The problem: Extract precisely the lines of the entries below, from the first line through the line containing "unremarkable vagina: human".

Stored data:
= = = = =

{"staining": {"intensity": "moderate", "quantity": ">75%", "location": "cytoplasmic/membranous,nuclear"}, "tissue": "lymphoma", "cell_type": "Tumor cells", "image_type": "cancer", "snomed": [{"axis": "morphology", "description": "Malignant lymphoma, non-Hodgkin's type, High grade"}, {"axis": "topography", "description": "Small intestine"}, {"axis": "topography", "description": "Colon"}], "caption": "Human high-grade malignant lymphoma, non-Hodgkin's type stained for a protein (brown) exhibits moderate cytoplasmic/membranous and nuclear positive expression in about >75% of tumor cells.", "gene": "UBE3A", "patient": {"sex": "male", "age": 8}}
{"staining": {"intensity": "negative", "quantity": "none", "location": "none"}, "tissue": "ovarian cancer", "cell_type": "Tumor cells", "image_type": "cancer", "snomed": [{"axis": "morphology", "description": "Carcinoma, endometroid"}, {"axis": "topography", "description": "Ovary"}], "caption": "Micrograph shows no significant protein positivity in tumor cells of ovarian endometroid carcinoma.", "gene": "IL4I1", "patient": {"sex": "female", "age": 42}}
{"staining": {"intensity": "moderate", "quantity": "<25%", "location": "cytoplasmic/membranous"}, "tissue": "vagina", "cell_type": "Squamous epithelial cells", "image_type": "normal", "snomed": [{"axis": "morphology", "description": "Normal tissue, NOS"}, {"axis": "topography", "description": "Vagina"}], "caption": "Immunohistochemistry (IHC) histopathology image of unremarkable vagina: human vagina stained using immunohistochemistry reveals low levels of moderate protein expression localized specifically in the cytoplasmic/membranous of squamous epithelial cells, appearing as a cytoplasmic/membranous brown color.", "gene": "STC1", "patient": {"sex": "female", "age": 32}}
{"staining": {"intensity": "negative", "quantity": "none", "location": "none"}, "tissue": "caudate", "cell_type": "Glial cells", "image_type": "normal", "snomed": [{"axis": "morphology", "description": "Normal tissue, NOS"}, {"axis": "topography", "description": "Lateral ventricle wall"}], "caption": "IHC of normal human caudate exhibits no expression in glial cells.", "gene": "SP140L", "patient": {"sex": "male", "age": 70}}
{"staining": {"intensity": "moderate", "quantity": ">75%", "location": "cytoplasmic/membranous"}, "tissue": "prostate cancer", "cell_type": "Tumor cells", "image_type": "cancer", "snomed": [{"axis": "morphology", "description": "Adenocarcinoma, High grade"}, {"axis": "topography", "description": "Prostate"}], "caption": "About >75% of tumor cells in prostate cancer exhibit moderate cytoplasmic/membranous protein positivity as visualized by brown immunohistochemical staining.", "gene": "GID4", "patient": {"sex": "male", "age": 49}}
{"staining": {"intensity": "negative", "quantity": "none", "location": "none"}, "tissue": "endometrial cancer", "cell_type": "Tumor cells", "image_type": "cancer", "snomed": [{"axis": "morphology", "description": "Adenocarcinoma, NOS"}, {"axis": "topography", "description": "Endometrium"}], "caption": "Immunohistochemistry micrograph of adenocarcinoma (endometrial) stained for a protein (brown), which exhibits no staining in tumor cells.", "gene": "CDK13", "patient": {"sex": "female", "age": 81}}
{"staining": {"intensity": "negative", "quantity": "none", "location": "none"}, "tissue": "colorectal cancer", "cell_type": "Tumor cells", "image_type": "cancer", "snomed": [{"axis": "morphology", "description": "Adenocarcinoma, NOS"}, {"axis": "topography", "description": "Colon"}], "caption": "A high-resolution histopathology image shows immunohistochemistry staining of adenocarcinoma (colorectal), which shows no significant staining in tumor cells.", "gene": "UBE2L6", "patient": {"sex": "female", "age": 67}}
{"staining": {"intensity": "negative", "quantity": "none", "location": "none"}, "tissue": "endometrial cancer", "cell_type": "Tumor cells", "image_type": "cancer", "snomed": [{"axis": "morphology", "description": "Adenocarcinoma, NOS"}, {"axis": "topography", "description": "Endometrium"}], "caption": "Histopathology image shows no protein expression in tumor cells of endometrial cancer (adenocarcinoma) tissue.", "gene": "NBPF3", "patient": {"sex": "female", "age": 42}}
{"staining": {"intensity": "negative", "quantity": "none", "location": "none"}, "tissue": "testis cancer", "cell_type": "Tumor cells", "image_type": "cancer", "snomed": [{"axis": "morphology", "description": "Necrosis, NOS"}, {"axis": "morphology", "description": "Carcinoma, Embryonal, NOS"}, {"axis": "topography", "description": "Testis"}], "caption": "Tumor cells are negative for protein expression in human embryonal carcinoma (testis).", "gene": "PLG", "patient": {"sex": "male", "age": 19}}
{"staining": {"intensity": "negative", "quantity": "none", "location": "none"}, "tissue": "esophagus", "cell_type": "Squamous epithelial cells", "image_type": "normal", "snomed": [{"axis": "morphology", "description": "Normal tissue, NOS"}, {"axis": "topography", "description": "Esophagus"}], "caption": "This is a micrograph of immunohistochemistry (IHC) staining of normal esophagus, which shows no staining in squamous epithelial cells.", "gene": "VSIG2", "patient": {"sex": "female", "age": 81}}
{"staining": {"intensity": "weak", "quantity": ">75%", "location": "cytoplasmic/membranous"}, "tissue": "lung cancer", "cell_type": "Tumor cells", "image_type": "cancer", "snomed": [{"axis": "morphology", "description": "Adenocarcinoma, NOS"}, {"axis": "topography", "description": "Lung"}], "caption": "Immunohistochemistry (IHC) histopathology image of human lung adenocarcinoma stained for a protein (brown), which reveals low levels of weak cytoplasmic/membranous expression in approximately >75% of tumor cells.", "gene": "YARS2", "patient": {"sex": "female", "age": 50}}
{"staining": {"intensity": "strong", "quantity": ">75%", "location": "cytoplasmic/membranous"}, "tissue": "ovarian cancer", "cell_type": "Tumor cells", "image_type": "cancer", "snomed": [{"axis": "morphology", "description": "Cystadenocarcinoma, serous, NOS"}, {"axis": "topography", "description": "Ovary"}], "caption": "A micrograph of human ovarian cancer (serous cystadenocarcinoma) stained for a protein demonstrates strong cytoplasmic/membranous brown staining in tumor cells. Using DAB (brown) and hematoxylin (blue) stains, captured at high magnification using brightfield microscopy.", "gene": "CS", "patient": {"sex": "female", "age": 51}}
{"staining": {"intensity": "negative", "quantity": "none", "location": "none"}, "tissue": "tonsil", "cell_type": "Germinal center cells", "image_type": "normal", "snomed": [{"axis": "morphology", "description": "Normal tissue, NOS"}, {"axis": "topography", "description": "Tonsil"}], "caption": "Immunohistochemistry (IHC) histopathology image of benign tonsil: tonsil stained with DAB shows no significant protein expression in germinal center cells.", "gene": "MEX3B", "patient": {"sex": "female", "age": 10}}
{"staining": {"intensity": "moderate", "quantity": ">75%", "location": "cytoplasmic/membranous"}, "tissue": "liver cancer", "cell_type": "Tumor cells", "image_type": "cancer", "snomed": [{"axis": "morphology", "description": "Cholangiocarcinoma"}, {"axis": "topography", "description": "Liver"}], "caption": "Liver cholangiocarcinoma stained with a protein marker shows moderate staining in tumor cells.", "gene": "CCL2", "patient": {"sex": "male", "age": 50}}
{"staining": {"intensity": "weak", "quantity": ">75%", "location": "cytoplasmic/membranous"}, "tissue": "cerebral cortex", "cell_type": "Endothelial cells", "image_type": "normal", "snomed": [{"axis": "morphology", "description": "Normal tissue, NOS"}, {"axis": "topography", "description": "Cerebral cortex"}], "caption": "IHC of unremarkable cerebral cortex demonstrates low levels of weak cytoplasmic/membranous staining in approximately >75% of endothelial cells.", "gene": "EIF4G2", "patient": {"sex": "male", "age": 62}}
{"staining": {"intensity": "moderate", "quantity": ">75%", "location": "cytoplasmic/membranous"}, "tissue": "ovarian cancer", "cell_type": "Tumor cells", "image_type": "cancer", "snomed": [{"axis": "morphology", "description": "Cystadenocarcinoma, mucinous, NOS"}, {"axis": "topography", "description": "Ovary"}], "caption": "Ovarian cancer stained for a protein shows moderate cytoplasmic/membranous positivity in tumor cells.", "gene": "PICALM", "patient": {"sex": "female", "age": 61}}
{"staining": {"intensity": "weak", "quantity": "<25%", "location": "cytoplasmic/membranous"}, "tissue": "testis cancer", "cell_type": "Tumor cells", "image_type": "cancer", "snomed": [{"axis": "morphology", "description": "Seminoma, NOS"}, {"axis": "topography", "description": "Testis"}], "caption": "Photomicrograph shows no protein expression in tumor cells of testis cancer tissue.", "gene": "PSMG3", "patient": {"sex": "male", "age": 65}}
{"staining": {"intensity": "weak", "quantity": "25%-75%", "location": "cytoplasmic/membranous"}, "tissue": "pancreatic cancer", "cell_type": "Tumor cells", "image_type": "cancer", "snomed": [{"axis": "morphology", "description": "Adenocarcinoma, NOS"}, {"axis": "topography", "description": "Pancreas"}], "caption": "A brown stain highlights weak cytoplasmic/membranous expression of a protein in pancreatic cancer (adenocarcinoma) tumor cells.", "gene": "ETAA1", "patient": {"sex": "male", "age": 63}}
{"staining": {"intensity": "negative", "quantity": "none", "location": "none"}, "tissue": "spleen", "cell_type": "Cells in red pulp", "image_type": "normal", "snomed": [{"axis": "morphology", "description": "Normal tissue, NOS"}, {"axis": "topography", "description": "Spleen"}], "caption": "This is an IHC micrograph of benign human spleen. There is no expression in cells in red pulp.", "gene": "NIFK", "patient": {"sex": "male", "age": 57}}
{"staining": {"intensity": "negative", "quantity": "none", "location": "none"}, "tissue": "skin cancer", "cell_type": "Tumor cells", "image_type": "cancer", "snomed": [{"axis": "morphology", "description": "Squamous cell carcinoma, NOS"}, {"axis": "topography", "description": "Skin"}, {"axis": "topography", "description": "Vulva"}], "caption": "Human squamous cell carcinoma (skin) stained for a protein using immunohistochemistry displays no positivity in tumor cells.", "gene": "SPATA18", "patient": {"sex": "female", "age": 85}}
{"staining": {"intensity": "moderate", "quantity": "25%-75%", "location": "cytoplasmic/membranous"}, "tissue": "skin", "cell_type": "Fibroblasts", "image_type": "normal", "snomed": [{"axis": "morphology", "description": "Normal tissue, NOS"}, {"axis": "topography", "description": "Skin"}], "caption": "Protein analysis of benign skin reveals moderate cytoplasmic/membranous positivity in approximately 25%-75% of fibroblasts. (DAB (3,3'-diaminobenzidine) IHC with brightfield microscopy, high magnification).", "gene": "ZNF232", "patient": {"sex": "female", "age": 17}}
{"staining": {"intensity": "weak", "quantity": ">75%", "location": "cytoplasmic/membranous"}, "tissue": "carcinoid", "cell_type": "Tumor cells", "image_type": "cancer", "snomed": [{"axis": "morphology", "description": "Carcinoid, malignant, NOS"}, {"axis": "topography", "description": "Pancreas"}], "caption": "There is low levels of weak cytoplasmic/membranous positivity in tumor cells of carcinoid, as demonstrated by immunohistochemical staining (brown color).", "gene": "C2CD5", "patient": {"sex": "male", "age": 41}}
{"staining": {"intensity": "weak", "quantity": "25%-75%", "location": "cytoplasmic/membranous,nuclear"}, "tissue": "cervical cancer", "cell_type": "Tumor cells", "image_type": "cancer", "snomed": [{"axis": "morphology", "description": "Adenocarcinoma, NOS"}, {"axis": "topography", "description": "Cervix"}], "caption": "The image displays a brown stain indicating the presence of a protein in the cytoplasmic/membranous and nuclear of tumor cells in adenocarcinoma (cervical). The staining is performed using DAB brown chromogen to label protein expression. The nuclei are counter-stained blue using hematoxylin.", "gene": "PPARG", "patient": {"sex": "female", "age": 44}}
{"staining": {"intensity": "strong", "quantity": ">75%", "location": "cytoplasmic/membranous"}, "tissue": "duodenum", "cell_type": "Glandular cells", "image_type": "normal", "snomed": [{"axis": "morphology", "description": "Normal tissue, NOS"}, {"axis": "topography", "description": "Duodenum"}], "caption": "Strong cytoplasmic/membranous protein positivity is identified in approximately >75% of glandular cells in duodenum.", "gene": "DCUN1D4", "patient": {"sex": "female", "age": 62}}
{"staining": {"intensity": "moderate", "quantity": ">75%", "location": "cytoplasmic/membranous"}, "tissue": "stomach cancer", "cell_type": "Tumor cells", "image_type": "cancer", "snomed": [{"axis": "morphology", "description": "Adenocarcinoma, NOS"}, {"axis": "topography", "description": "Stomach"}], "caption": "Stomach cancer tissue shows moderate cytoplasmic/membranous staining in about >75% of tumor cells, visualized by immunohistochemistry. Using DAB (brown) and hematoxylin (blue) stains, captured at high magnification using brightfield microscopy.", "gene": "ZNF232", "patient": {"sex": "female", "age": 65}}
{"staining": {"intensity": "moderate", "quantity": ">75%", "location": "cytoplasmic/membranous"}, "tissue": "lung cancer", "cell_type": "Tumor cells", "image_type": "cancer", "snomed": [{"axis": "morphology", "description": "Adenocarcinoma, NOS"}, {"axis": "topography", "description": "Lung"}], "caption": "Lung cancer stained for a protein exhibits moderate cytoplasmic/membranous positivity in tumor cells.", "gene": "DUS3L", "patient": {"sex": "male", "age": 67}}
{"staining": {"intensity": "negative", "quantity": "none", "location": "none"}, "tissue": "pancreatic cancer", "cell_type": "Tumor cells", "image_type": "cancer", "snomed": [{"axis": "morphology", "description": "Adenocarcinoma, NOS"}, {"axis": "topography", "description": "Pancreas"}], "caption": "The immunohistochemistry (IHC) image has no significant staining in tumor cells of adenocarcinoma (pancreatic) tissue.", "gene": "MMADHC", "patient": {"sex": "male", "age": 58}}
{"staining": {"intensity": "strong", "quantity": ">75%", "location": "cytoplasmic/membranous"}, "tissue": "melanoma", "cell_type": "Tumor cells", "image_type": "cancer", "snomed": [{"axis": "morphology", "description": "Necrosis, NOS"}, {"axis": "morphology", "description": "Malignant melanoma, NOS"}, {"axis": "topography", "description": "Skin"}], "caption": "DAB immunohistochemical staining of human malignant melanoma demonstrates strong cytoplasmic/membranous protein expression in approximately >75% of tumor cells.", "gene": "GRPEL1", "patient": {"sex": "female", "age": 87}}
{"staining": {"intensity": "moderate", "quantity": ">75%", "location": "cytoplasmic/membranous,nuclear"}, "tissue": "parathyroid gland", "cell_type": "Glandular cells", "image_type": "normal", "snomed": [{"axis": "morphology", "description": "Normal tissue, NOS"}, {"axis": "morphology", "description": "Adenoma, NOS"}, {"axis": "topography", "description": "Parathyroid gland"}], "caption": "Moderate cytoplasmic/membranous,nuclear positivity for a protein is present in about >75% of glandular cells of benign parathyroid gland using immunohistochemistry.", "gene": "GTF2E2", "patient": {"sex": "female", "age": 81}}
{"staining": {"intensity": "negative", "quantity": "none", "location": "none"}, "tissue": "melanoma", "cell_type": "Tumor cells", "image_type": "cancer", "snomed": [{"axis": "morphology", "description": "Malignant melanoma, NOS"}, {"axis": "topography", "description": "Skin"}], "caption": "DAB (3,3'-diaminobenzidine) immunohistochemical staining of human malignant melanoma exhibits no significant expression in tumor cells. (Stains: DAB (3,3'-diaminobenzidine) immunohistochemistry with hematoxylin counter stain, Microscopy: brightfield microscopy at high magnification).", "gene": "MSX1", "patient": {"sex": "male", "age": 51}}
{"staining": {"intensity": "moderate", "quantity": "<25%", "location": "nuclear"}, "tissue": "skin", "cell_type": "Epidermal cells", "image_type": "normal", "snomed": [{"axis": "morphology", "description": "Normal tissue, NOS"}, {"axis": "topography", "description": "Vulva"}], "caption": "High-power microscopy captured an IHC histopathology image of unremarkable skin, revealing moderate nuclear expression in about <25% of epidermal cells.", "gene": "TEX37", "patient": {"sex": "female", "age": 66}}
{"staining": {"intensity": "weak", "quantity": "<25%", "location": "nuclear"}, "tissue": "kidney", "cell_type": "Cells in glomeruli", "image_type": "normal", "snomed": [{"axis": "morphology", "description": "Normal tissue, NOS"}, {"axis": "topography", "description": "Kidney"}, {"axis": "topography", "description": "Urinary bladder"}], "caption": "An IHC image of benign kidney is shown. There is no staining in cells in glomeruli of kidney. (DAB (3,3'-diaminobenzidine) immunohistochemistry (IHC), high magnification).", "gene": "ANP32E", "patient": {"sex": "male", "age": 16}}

= = = = =

Expected answer:
{"staining": {"intensity": "moderate", "quantity": ">75%", "location": "cytoplasmic/membranous,nuclear"}, "tissue": "lymphoma", "cell_type": "Tumor cells", "image_type": "cancer", "snomed": [{"axis": "morphology", "description": "Malignant lymphoma, non-Hodgkin's type, High grade"}, {"axis": "topography", "description": "Small intestine"}, {"axis": "topography", "description": "Colon"}], "caption": "Human high-grade malignant lymphoma, non-Hodgkin's type stained for a protein (brown) exhibits moderate cytoplasmic/membranous and nuclear positive expression in about >75% of tumor cells.", "gene": "UBE3A", "patient": {"sex": "male", "age": 8}}
{"staining": {"intensity": "negative", "quantity": "none", "location": "none"}, "tissue": "ovarian cancer", "cell_type": "Tumor cells", "image_type": "cancer", "snomed": [{"axis": "morphology", "description": "Carcinoma, endometroid"}, {"axis": "topography", "description": "Ovary"}], "caption": "Micrograph shows no significant protein positivity in tumor cells of ovarian endometroid carcinoma.", "gene": "IL4I1", "patient": {"sex": "female", "age": 42}}
{"staining": {"intensity": "moderate", "quantity": "<25%", "location": "cytoplasmic/membranous"}, "tissue": "vagina", "cell_type": "Squamous epithelial cells", "image_type": "normal", "snomed": [{"axis": "morphology", "description": "Normal tissue, NOS"}, {"axis": "topography", "description": "Vagina"}], "caption": "Immunohistochemistry (IHC) histopathology image of unremarkable vagina: human vagina stained using immunohistochemistry reveals low levels of moderate protein expression localized specifically in the cytoplasmic/membranous of squamous epithelial cells, appearing as a cytoplasmic/membranous brown color.", "gene": "STC1", "patient": {"sex": "female", "age": 32}}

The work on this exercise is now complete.